“Oh, my dear, such an awful catastrophe!” wailed the voice of Cicely, while the willowy figure twisted itself into sitting up against our cheap flock cushions. “What do you think? When I went out to lunch this morning I managed to slip on a bit of banana-skin that some perfect pig had flung down at the crossing—No, Tots! it wasn’t those shoes I will wear, so you needn’t say that!—and I twisted my ankle and cut my head on the kerb, and I had to be brought home in a taxi, and the doctor’s been, and he says I’m to keep my foot up for a fortnight, and what—what on earth’s to become of my job?” wept Cicely. “Chérisette won’t take me on again, for there’s a girl waiting now for my place! A niece of somebody’s! She’ll snap it up! And what am I to do? Hurp, hurp!”

She could only sob, and I could only stroke her pretty, incompetent fingers.

“There’ll be that doctor to pay! And it’ll be the rent again in three weeks’ time! It’s always being the rent, in this place, Tots! It never was at home. And I haven’t got any money saved now that I’ve bought that bicycle for Saturday afternoons. Isn’t it perfectly awful? Hurp, hurp! Oh, girls at home who get doctors and dentists and washing and everything f-found for them, hurp! are so fond of envying girls who earn their own livings because it’s so free and independent—how can they? They wouldn’t want to earn their horrible livings if they only knew how ghastly it was as soon as you got ill and hadn’t anything but a few shillings between you and goodness knows!”

“‘Earned increment is sweet, but that unearned is sweeter,’” I quoted bitterly.

“Oh, you laugh at everything, Tots!
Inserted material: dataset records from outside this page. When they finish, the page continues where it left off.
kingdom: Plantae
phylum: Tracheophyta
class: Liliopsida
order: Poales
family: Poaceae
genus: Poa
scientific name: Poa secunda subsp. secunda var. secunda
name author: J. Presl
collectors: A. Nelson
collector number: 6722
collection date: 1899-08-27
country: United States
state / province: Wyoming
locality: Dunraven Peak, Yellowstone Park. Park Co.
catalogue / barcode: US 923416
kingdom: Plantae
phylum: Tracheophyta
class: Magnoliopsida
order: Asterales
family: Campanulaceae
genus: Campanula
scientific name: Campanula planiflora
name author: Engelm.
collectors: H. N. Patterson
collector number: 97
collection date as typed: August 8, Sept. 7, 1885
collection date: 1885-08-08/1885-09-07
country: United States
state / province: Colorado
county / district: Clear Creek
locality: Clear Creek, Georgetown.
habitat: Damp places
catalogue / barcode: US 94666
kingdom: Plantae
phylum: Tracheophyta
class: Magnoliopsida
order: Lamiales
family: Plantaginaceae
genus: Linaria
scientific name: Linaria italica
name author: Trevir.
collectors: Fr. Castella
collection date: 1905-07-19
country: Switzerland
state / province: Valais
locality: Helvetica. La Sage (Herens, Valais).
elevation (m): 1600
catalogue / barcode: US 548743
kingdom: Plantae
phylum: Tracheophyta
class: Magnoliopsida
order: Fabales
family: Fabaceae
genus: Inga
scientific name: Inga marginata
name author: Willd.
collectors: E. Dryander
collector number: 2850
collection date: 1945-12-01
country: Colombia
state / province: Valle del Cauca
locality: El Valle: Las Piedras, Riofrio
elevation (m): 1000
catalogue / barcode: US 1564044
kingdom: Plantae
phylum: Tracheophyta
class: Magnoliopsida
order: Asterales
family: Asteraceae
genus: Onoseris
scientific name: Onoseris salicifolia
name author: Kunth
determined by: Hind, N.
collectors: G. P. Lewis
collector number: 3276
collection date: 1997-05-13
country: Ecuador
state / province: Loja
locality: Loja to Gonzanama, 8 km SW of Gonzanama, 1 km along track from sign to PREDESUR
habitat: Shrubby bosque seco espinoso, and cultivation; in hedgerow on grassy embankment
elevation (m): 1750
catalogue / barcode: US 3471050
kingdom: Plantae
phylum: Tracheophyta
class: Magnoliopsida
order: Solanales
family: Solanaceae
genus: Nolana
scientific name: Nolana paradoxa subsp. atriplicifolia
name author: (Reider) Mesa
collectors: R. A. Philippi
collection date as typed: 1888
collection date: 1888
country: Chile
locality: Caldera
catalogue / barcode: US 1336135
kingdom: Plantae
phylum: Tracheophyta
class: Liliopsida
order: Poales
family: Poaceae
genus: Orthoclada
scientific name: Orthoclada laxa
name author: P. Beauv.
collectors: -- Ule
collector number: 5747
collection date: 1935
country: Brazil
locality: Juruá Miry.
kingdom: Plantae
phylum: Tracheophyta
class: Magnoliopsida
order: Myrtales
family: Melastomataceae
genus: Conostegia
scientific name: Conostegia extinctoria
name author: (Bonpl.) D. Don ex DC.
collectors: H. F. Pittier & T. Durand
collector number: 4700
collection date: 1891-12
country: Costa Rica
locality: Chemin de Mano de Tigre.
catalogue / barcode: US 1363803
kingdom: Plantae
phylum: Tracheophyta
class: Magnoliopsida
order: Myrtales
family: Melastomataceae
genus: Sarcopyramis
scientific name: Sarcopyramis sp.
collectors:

This is serious. S-s-s-seven-and-sixpence! That’s all I’ve got left in the whole wide world! And you’ve nothing but your twenty-five bob a week!”

(Yes! I thought; and even that modest salary will be lost to me to-morrow. For when I tell the Governor that I find I can’t accept his offer, he’s pretty certain to sack me. After his allusion to my “work,” after Mr. Dundonald’s “warrrnings,” what else need I expect? But this wasn’t the moment to tell my poor, distracted chum my own bit of bad luck. Even if we were both out of work and on those rocks together, it must, for the present at least, be kept from her.)

“Now look here, don’t you worry,” I said, more cheerfully than I felt. “You know you’re no end of a ‘find’ as a mannequin, because you’ve got the voice that goes with the figure. It must be rather a shock when Madame’s clients ask something that looks like a young duchess in a dream of a gown ‘What did you say the price was?’ and get told in the accents of Whitechapel ‘Twenty-ite paounds, Madam!’ That’s the pull you’ve got, so you know you’re sure of another good place as soon as your foot’s right. Until then I—I can manage perfectly well for the two of us. What about something to eat? Mrs. Skinner coming back to cook to-night?”—Mrs. Skinner is supposed to “do” for us. I often think that, in another sense, she will!

“No. She’s off for the whole day to go to a funeral. You said she might, this morning.”

“So I did. I thought it was a week ago—it feels like it. Well, I’ll get supper.”

As I passed into our little dark cubby-hole of a kitchen, I saw something that I’d overlooked before—a letter left lying on the mat, as it had dropped through the letter-box. I picked it up. It was addressed to me. And at the sight of the thin foreign envelope and the South African stamp my heart sank even lower. I had a presentiment that I hadn’t come to the worst yet.